Reference for all fine-tuning hyperparameters available in Expert mode on Qwen Cloud.
Hyperparameters control how the model learns during fine-tuning. In Simple mode, Qwen Cloud applies optimized defaults. In Expert mode, you can customize all parameters in the console or via API.
The parameters
Hyperparameters table
| Parameter | Default | Range | Description |
|---|---|---|---|
batch_size | 16 | 8 -- 1024 | Number of training examples processed in each step. Larger values improve stability but require more memory. |
learning_rate | 0.0001 | > 0 | Controls the magnitude of weight updates. Too high causes instability; too low slows convergence. |
n_epochs | 3 | 1 -- 200 | Number of complete passes through the training dataset. More epochs increase training time and cost. |
eval_steps | 50 | 1 -- 2147483647 | Number of training steps between validation evaluations. Lower values give more frequent metrics but slow training. |
lr_scheduler_type | Linear | Linear, Cosine, Inverse Sqrt | Strategy for adjusting learning rate during training. |
max_length | 32768 | 500 -- 32768 | Maximum token length for a single training example. Examples exceeding this length are discarded. |
warmup_ratio | 0.1 | 0 -- 1 | Proportion of total training steps used for learning rate warmup. Warmup helps stabilize early training. |
weight_decay | 0.01 | 0 -- 0.2 | L2 regularization strength. Helps prevent overfitting and maintains generalization. |
lora_rank | 64 | 8, 16, 32, 64, 128 | Rank of the LoRA adapter matrices. Higher values increase capacity but also compute cost. |
lora_alpha | 16 | 8, 16, 32, 64 | Scaling factor for LoRA updates. Controls the influence of the adapter relative to the base model. |
lora_dropout | 0.05 | 0 -- 0.2 | Dropout rate applied to LoRA layers. Helps prevent overfitting in the adapter weights. |
LoRA-specific parameters
The parameters lora_rank, lora_alpha, and lora_dropout are specific to the LoRA training method used by all fine-tuning jobs.
Tips for tuning
- Start with defaults. The default values work well for most use cases. Only adjust parameters if your initial results are unsatisfactory.

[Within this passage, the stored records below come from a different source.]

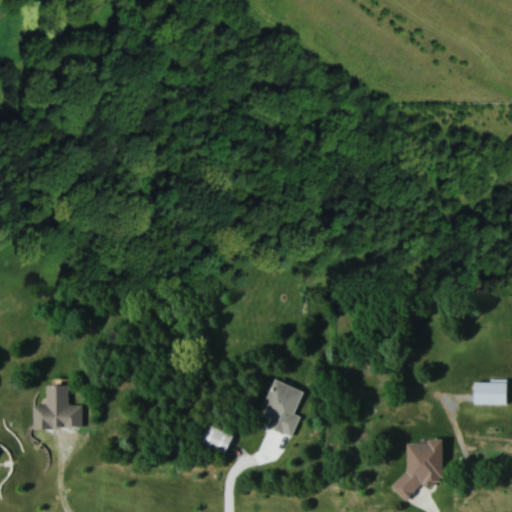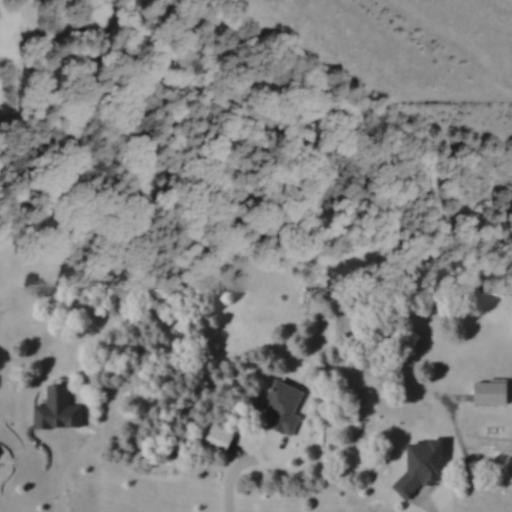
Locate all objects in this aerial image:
building: (277, 407)
building: (52, 409)
building: (212, 436)
building: (416, 465)
road: (234, 466)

- Adjust learning rate carefully. If training loss does not decrease, try increasing the learning rate. If loss is unstable or spikes, reduce it.

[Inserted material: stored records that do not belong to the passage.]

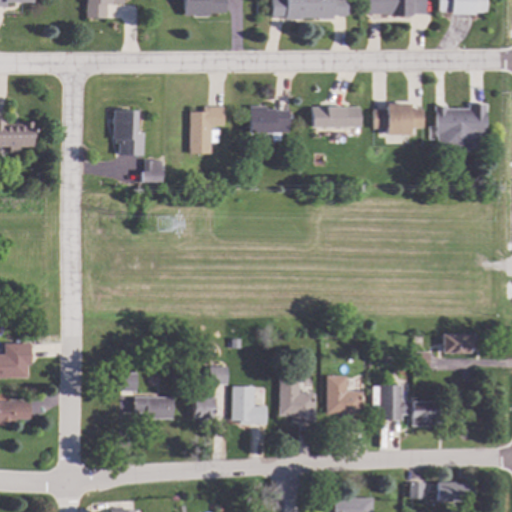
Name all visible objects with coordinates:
building: (12, 2)
building: (13, 2)
building: (459, 6)
building: (460, 6)
building: (201, 7)
building: (393, 7)
building: (96, 8)
building: (98, 8)
building: (201, 8)
building: (394, 8)
building: (306, 9)
building: (307, 9)
road: (255, 63)
building: (332, 117)
building: (333, 118)
building: (394, 119)
building: (395, 120)
building: (266, 121)
building: (266, 121)
building: (456, 127)
building: (458, 128)
building: (202, 129)
building: (203, 130)
building: (125, 133)
building: (126, 134)
building: (15, 136)
building: (16, 137)
building: (150, 172)
building: (151, 172)
building: (310, 184)
power tower: (164, 228)
road: (256, 253)
road: (69, 288)
building: (456, 344)
building: (456, 344)
building: (232, 345)
building: (12, 359)
building: (419, 359)
building: (13, 360)
building: (420, 361)
building: (214, 376)
building: (215, 376)
building: (123, 382)
building: (124, 383)
building: (339, 400)
building: (341, 400)
building: (292, 402)
building: (293, 402)
building: (149, 407)
building: (242, 407)
building: (402, 407)
building: (150, 408)
building: (243, 408)
building: (402, 408)
building: (199, 409)
building: (200, 410)
building: (12, 411)
building: (12, 413)
road: (255, 467)
road: (288, 489)
building: (414, 490)
building: (414, 491)
building: (449, 492)
building: (451, 493)
building: (349, 505)
building: (351, 505)
building: (118, 511)
building: (119, 511)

- Monitor validation metrics. Use the Metrics tab on the job detail page to watch for overfitting -- when validation loss increases while training loss continues to decrease.
- Increase epochs for small datasets. With fewer training examples, more epochs give the model additional passes to learn patterns.
- Use warmup for large learning rates. Setting
warmup_ratioto 0.05 -- 0.1 helps avoid early training instability.